The temperature setpoint required during production in the workshop is most likely excessively high during off-production periods: “Yet the standard does not apply at that time since there is no production, even if you need of course to ensure (and prove) that the air quality is properly controlled and will comply with the standard as soon as production restarts”, reminds Yves Bergeron. “During production shutdowns, conventional support measures consist in locking doors, sealing any openings and covering the equipment. You might be surprised to find that the air quality at production start-up will frequently improve significantly as compared with the quality you get by leaving the AHU running full blast during production shutdowns.”

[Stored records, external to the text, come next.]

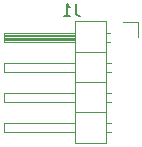
<source format=gbo>
%TF.GenerationSoftware,KiCad,Pcbnew,(5.1.10-1-10_14)*%
%TF.CreationDate,2021-10-20T08:18:25-04:00*%
%TF.ProjectId,traffic-light,74726166-6669-4632-9d6c-696768742e6b,rev?*%
%TF.SameCoordinates,Original*%
%TF.FileFunction,Legend,Bot*%
%TF.FilePolarity,Positive*%
%FSLAX46Y46*%
G04 Gerber Fmt 4.6, Leading zero omitted, Abs format (unit mm)*
G04 Created by KiCad (PCBNEW (5.1.10-1-10_14)) date 2021-10-20 08:18:25*
%MOMM*%
%LPD*%
G01*
G04 APERTURE LIST*
%ADD10C,0.120000*%
%ADD11C,0.150000*%
G04 APERTURE END LIST*
D10*
%TO.C,J1*%
X111590000Y-82490000D02*
X111590000Y-92770000D01*
X111590000Y-92770000D02*
X108930000Y-92770000D01*
X108930000Y-92770000D02*
X108930000Y-82490000D01*
X108930000Y-82490000D02*
X111590000Y-82490000D01*
X108930000Y-83440000D02*
X102930000Y-83440000D01*
X102930000Y-83440000D02*
X102930000Y-84200000D01*
X102930000Y-84200000D02*
X108930000Y-84200000D01*
X108930000Y-83500000D02*
X102930000Y-83500000D01*
X108930000Y-83620000D02*
X102930000Y-83620000D01*
X108930000Y-83740000D02*
X102930000Y-83740000D01*
X108930000Y-83860000D02*
X102930000Y-83860000D01*
X108930000Y-83980000D02*
X102930000Y-83980000D01*
X108930000Y-84100000D02*
X102930000Y-84100000D01*
X111920000Y-83440000D02*
X111590000Y-83440000D01*
X111920000Y-84200000D02*
X111590000Y-84200000D01*
X111590000Y-85090000D02*
X108930000Y-85090000D01*
X108930000Y-85980000D02*
X102930000Y-85980000D01*
X102930000Y-85980000D02*
X102930000Y-86740000D01*
X102930000Y-86740000D02*
X108930000Y-86740000D01*
X111987071Y-85980000D02*
X111590000Y-85980000D01*
X111987071Y-86740000D02*
X111590000Y-86740000D01*
X111590000Y-87630000D02*
X108930000Y-87630000D01*
X108930000Y-88520000D02*
X102930000Y-88520000D01*
X102930000Y-88520000D02*
X102930000Y-89280000D01*
X102930000Y-89280000D02*
X108930000Y-89280000D01*
X111987071Y-88520000D02*
X111590000Y-88520000D01*
X111987071Y-89280000D02*
X111590000Y-89280000D01*
X111590000Y-90170000D02*
X108930000Y-90170000D01*
X108930000Y-91060000D02*
X102930000Y-91060000D01*
X102930000Y-91060000D02*
X102930000Y-91820000D01*
X102930000Y-91820000D02*
X108930000Y-91820000D01*
X111987071Y-91060000D02*
X111590000Y-91060000D01*
X111987071Y-91820000D02*
X111590000Y-91820000D01*
X114300000Y-83820000D02*
X114300000Y-82550000D01*
X114300000Y-82550000D02*
X113030000Y-82550000D01*
D11*
X108978333Y-81002380D02*
X108978333Y-81716666D01*
X109025952Y-81859523D01*
X109121190Y-81954761D01*
X109264047Y-82002380D01*
X109359285Y-82002380D01*
X107978333Y-82002380D02*
X108549761Y-82002380D01*
X108264047Y-82002380D02*
X108264047Y-81002380D01*
X108359285Y-81145238D01*
X108454523Y-81240476D01*
X108549761Y-81288095D01*
%TD*%
M02*

</source>
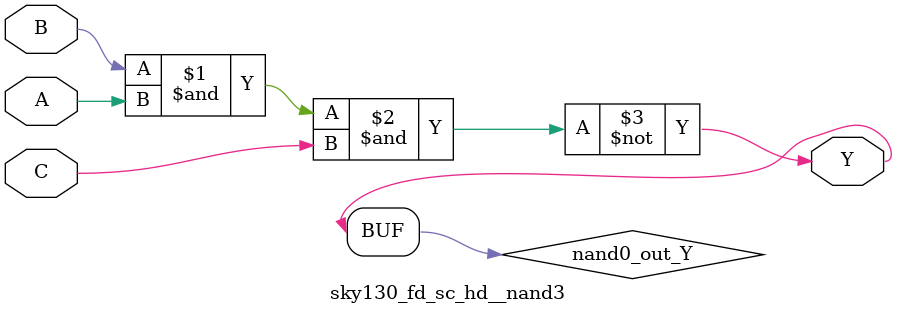
<source format=v>
/*
 * Copyright 2020 The SkyWater PDK Authors
 *
 * Licensed under the Apache License, Version 2.0 (the "License");
 * you may not use this file except in compliance with the License.
 * You may obtain a copy of the License at
 *
 *     https://www.apache.org/licenses/LICENSE-2.0
 *
 * Unless required by applicable law or agreed to in writing, software
 * distributed under the License is distributed on an "AS IS" BASIS,
 * WITHOUT WARRANTIES OR CONDITIONS OF ANY KIND, either express or implied.
 * See the License for the specific language governing permissions and
 * limitations under the License.
 *
 * SPDX-License-Identifier: Apache-2.0
*/


`ifndef SKY130_FD_SC_HD__NAND3_FUNCTIONAL_V
`define SKY130_FD_SC_HD__NAND3_FUNCTIONAL_V

/**
 * nand3: 3-input NAND.
 *
 * Verilog simulation functional model.
 */

`timescale 1ns / 1ps
`default_nettype none

`celldefine
module sky130_fd_sc_hd__nand3 (
    Y,
    A,
    B,
    C
);

    // Module ports
    output Y;
    input  A;
    input  B;
    input  C;

    // Local signals
    wire nand0_out_Y;

    //   Name   Output       Other arguments
    nand nand0 (nand0_out_Y, B, A, C        );
    buf  buf0  (Y          , nand0_out_Y    );

endmodule
`endcelldefine

`default_nettype wire
`endif  // SKY130_FD_SC_HD__NAND3_FUNCTIONAL_V
</source>
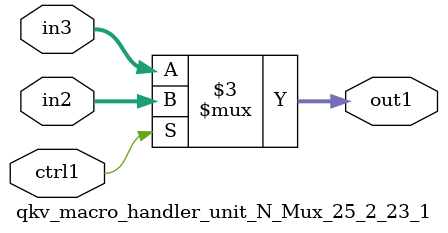
<source format=v>

`timescale 1ps / 1ps


module qkv_macro_handler_unit_N_Mux_25_2_23_1( in3, in2, ctrl1, out1 );

    input [24:0] in3;
    input [24:0] in2;
    input ctrl1;
    output [24:0] out1;
    reg [24:0] out1;

    
    // rtl_process:qkv_macro_handler_unit_N_Mux_25_2_23_1/qkv_macro_handler_unit_N_Mux_25_2_23_1_thread_1
    always @*
      begin : qkv_macro_handler_unit_N_Mux_25_2_23_1_thread_1
        case (ctrl1) 
          1'b1: 
            begin
              out1 = in2;
            end
          default: 
            begin
              out1 = in3;
            end
        endcase
      end

endmodule





</source>
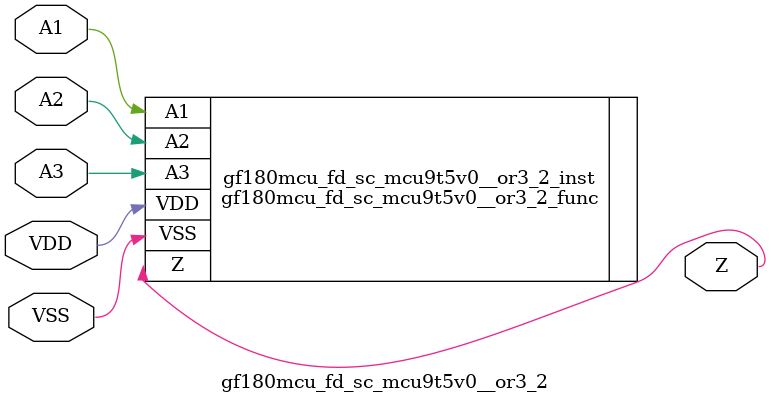
<source format=v>

module gf180mcu_fd_sc_mcu9t5v0__or3_2( A1, A2, A3, Z, VDD, VSS );
input A1, A2, A3;
inout VDD, VSS;
output Z;

   `ifdef FUNCTIONAL  //  functional //

	gf180mcu_fd_sc_mcu9t5v0__or3_2_func gf180mcu_fd_sc_mcu9t5v0__or3_2_behav_inst(.A1(A1),.A2(A2),.A3(A3),.Z(Z),.VDD(VDD),.VSS(VSS));

   `else

	gf180mcu_fd_sc_mcu9t5v0__or3_2_func gf180mcu_fd_sc_mcu9t5v0__or3_2_inst(.A1(A1),.A2(A2),.A3(A3),.Z(Z),.VDD(VDD),.VSS(VSS));

	// spec_gates_begin


	// spec_gates_end



   specify

	// specify_block_begin

	// comb arc A1 --> Z
	 (A1 => Z) = (1.0,1.0);

	// comb arc A2 --> Z
	 (A2 => Z) = (1.0,1.0);

	// comb arc A3 --> Z
	 (A3 => Z) = (1.0,1.0);

	// specify_block_end

   endspecify

   `endif

endmodule

</source>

This initial success justifies challenging the preconceived idea that “We run the HVAC system full blast all the time, this way we won’t have any problem!”. However, a small effort is necessary as a prerequisite: gain perfect knowledge of the applicable standard. Proper understanding of the standard will enable you to challenge the quality managers constructively and define jointly with them the operating setpoint actually necessary for the most demanding activity level. It then becomes possible, by working in stages interspersed with long observation periods, to gradually reduce the operating level of the air handling unit down to this optimum operating setpoint. It might even be possible to take it a step further in some workshops: “The real air exchange needs may be sharply dependent on the production activity, the number of people on the floor, the flows of products or packaging materials… For instance, if the bread is sliced in situ and generates a lot of particles, or if it is cooled in the baking shop and generates moisture…”, explains Yves Bergeron. It is not rare for the most demanding activity to actually be the least frequent. Optimization can then be extended for the most common levels of activity.
Real supervision for all-time wins
Obviously, adjusting the operating level of air extractors and air-handling units to the activity level and to weather conditions will increase the complexity of the task. “This is where centralized supervision becomes truly meaningful. Firstly, to conveniently keep track of historical operating status records, compare them with production data, and analyse their energy impacts at the scale of each production shop. Secondly, to identify the most efficient parameters and duplicate them in other workshops. It is not necessary to go all the way up to the SCADA system, and disseminating simple setpoint instructions along with the production schedules is generally sufficient”, says Yves Bergeron. Plan for at least one year to compile an appropriate corpus of data, and then you can start reaping the fruit of your energy-efficiency efforts: It is perfectly conceivable that your energy consumption could be divided by half!